> _Requirement_: Copy word for word the stretch of records from the line containing "How many slices are in this pie chart?" through the end of the records, both ends included, and leave the pictures out.

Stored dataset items
▬▬▬▬▬▬
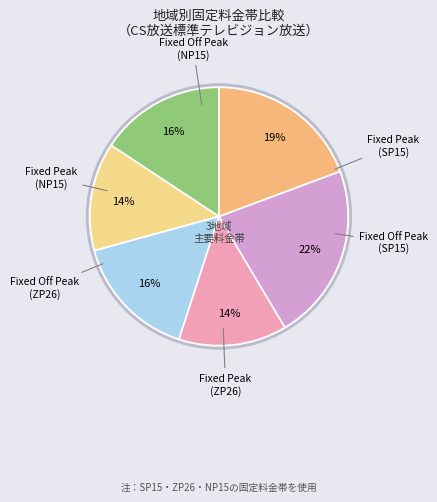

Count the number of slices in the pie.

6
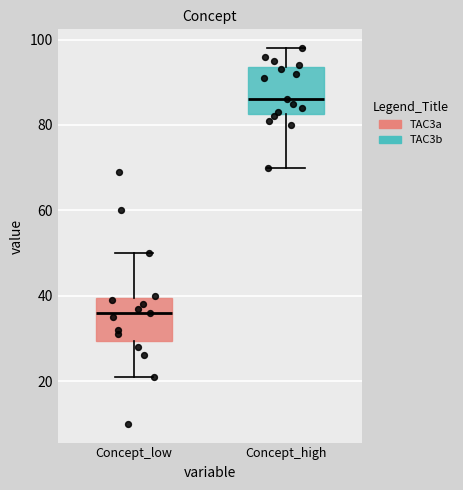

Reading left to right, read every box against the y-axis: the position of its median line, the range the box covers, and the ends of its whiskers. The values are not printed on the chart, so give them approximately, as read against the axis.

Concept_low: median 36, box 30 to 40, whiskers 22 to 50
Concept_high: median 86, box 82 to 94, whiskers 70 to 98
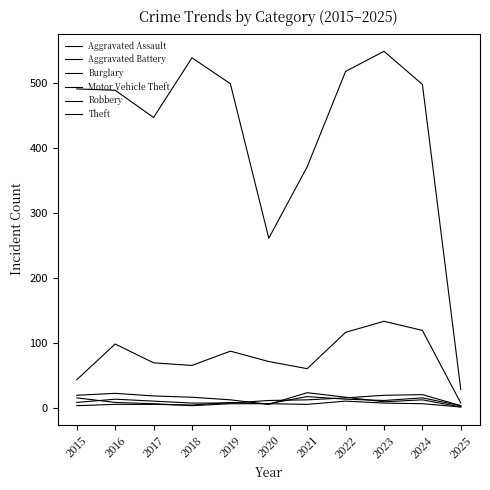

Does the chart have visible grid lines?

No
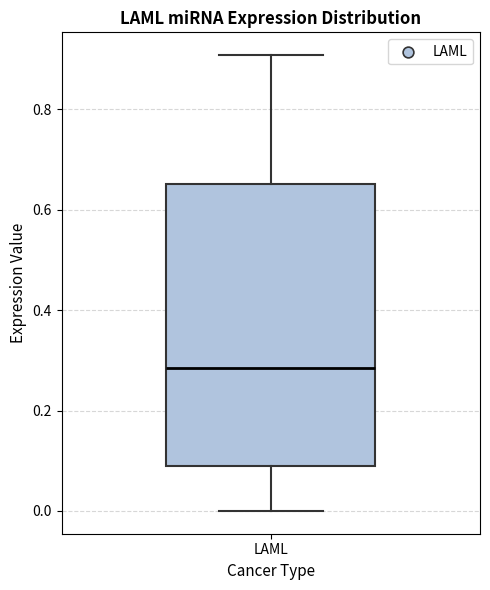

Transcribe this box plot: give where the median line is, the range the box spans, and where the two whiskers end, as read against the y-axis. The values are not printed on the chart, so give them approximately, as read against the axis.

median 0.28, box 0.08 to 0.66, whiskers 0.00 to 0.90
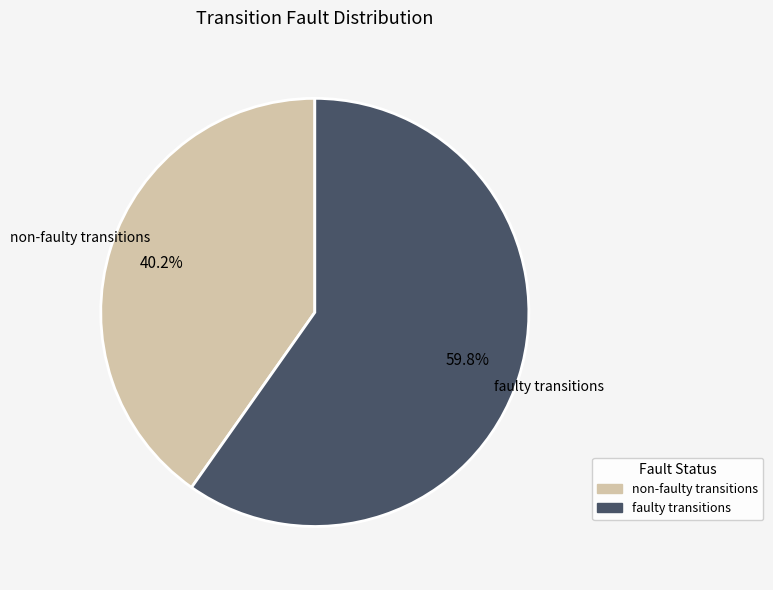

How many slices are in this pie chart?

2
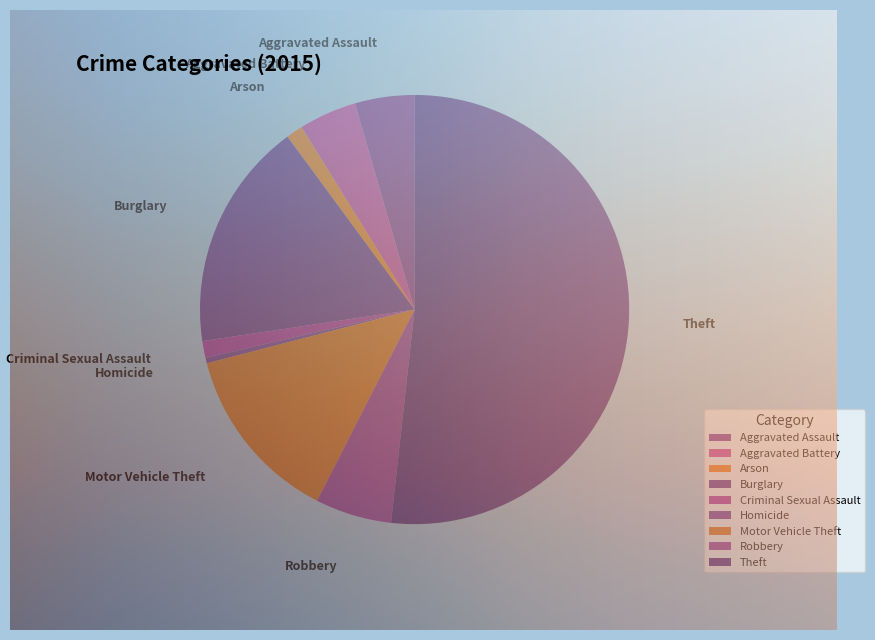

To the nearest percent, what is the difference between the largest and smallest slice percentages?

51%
▬▬▬▬▬▬
> _Exercise result_:
How many slices are in this pie chart?

2

To the nearest percent, what is the difference between the largest and smallest slice percentages?

51%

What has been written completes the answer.